Aim >>
Copy out the records below word for word, leaving out the pictures.
##########
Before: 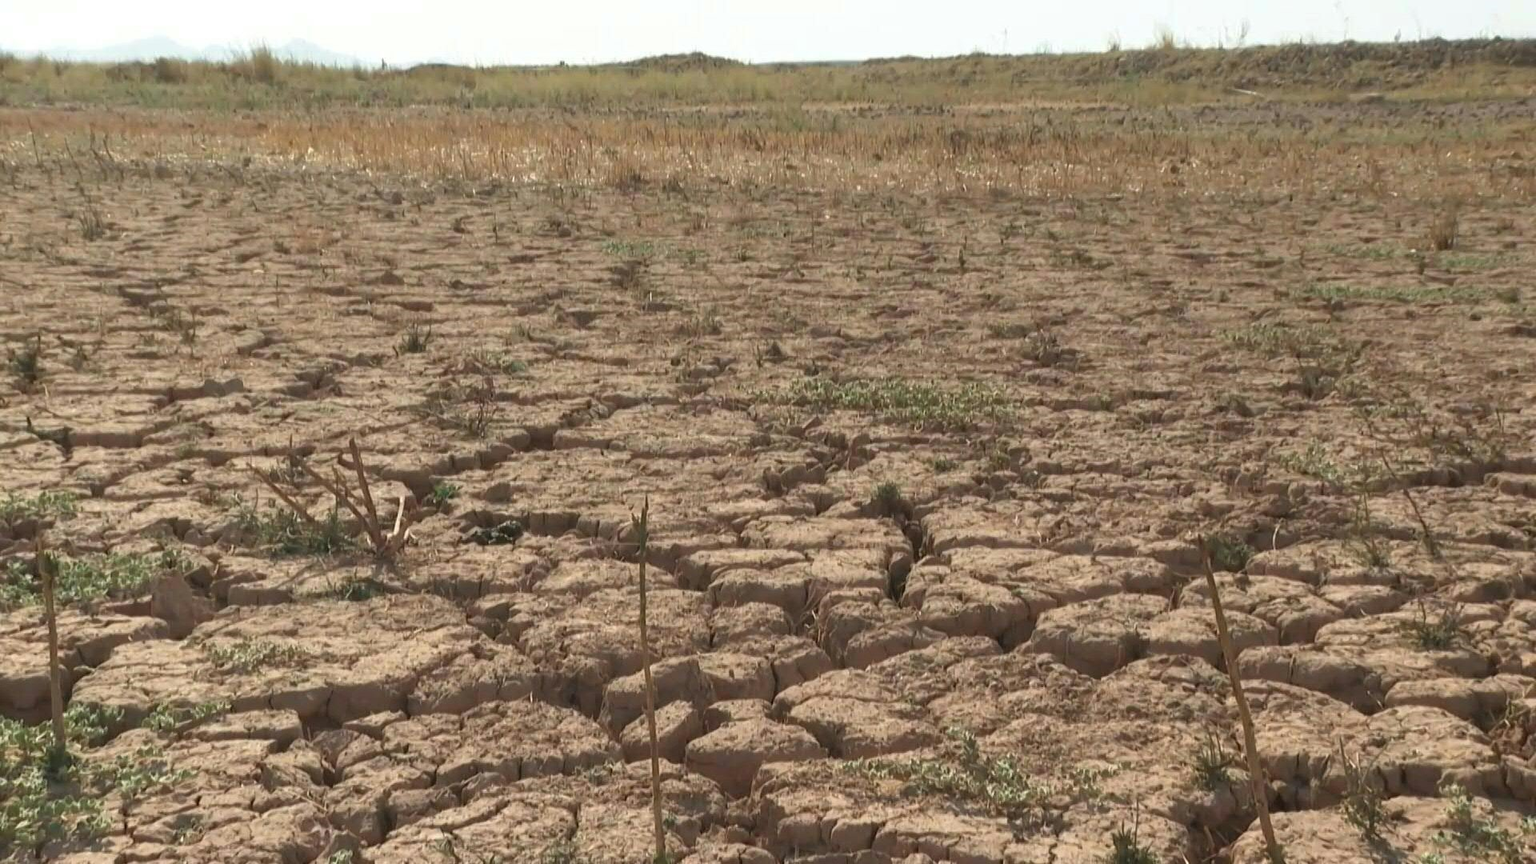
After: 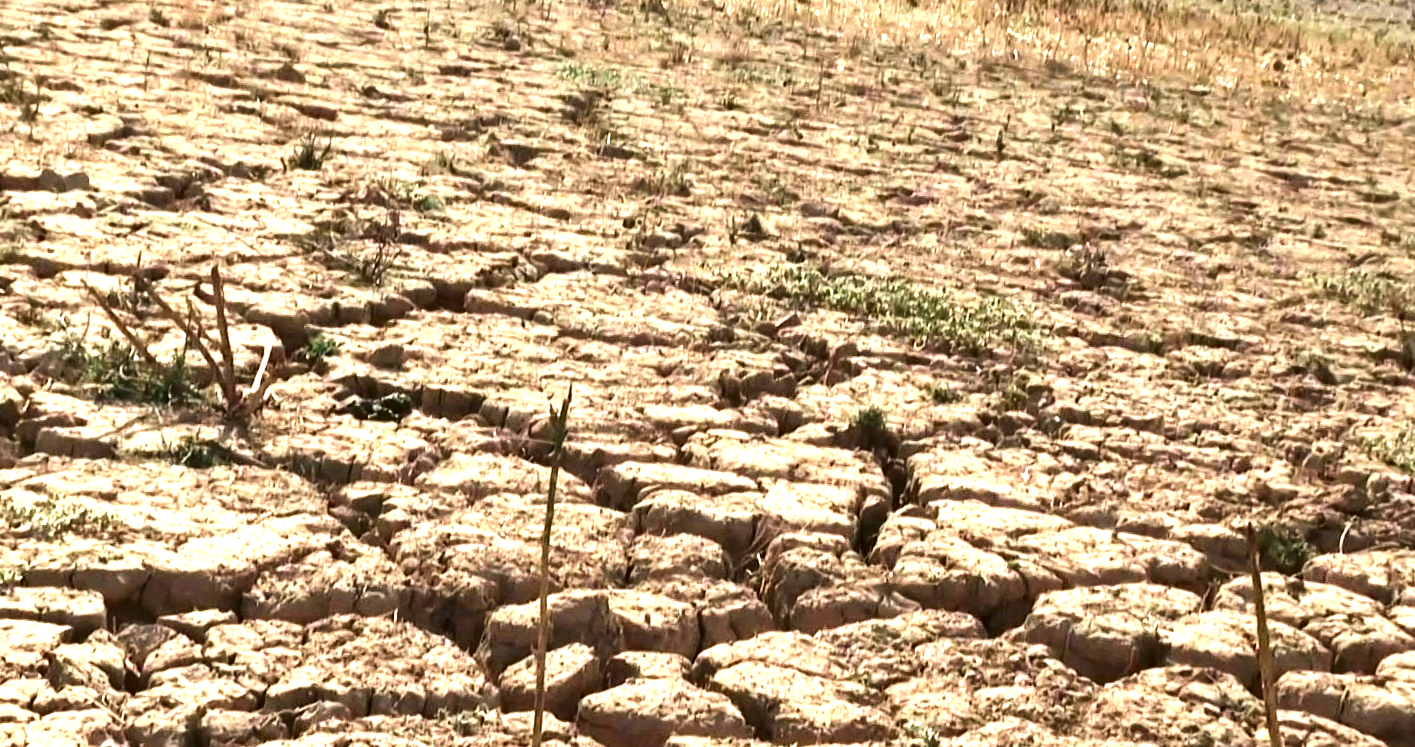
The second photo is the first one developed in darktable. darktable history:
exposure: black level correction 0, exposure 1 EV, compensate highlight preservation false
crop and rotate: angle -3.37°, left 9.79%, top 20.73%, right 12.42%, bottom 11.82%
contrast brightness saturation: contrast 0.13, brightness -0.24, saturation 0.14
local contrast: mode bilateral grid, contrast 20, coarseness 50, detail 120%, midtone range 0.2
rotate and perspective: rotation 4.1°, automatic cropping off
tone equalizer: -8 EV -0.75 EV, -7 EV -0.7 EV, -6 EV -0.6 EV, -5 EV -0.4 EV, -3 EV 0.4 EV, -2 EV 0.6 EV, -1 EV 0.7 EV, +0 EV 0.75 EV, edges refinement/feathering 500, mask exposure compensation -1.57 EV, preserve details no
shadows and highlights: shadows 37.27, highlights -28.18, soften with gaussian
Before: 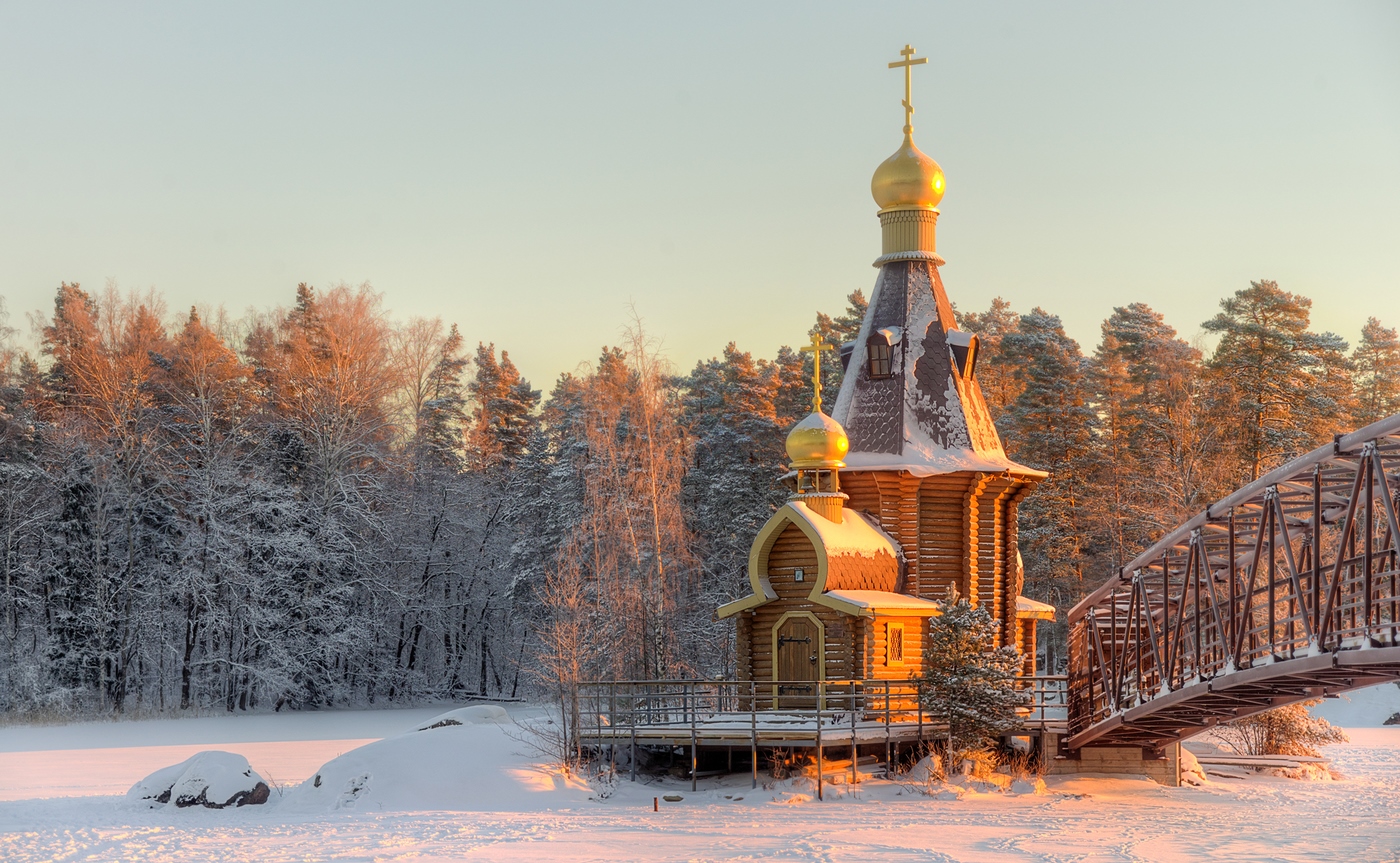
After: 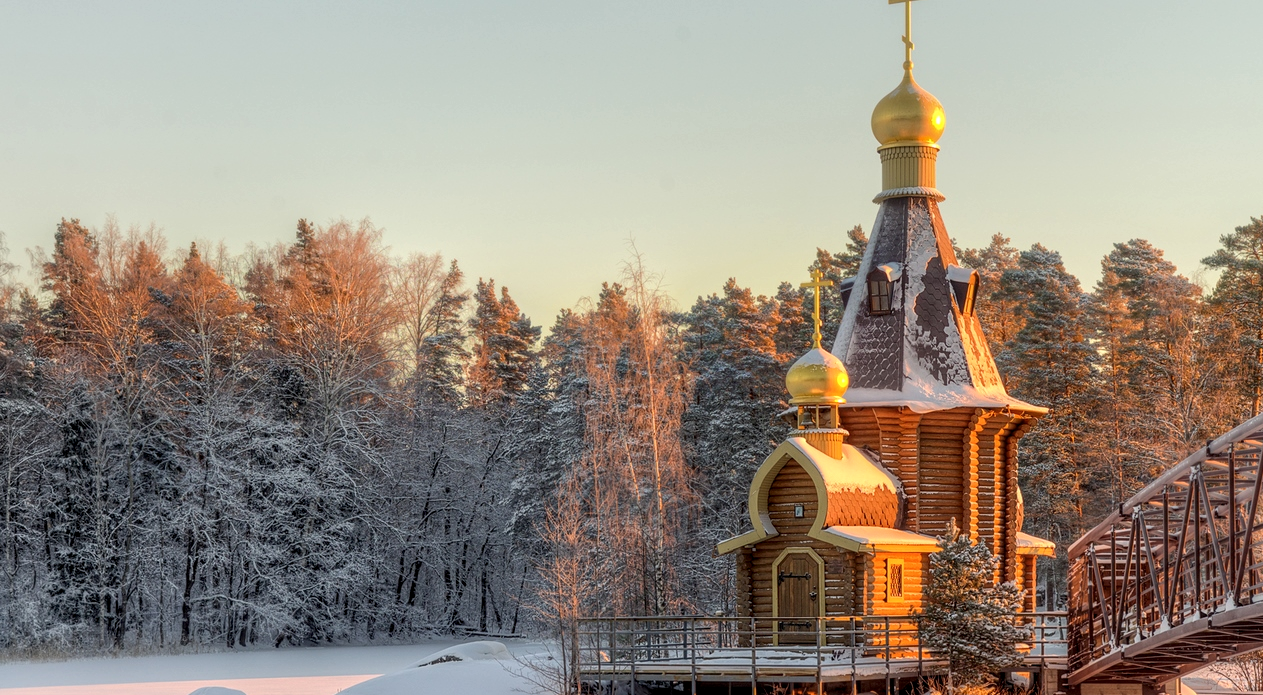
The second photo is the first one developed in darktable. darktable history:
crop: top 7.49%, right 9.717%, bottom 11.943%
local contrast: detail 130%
##########
Answer >>
Before: 
After: 
The second photo is the first one developed in darktable. darktable history:
exposure: black level correction 0, exposure 1 EV, compensate highlight preservation false
crop and rotate: angle -3.37°, left 9.79%, top 20.73%, right 12.42%, bottom 11.82%
contrast brightness saturation: contrast 0.13, brightness -0.24, saturation 0.14
local contrast: mode bilateral grid, contrast 20, coarseness 50, detail 120%, midtone range 0.2
rotate and perspective: rotation 4.1°, automatic cropping off
tone equalizer: -8 EV -0.75 EV, -7 EV -0.7 EV, -6 EV -0.6 EV, -5 EV -0.4 EV, -3 EV 0.4 EV, -2 EV 0.6 EV, -1 EV 0.7 EV, +0 EV 0.75 EV, edges refinement/feathering 500, mask exposure compensation -1.57 EV, preserve details no
shadows and highlights: shadows 37.27, highlights -28.18, soften with gaussian
Before: 
After: 
The second photo is the first one developed in darktable. darktable history:
crop: top 7.49%, right 9.717%, bottom 11.943%
local contrast: detail 130%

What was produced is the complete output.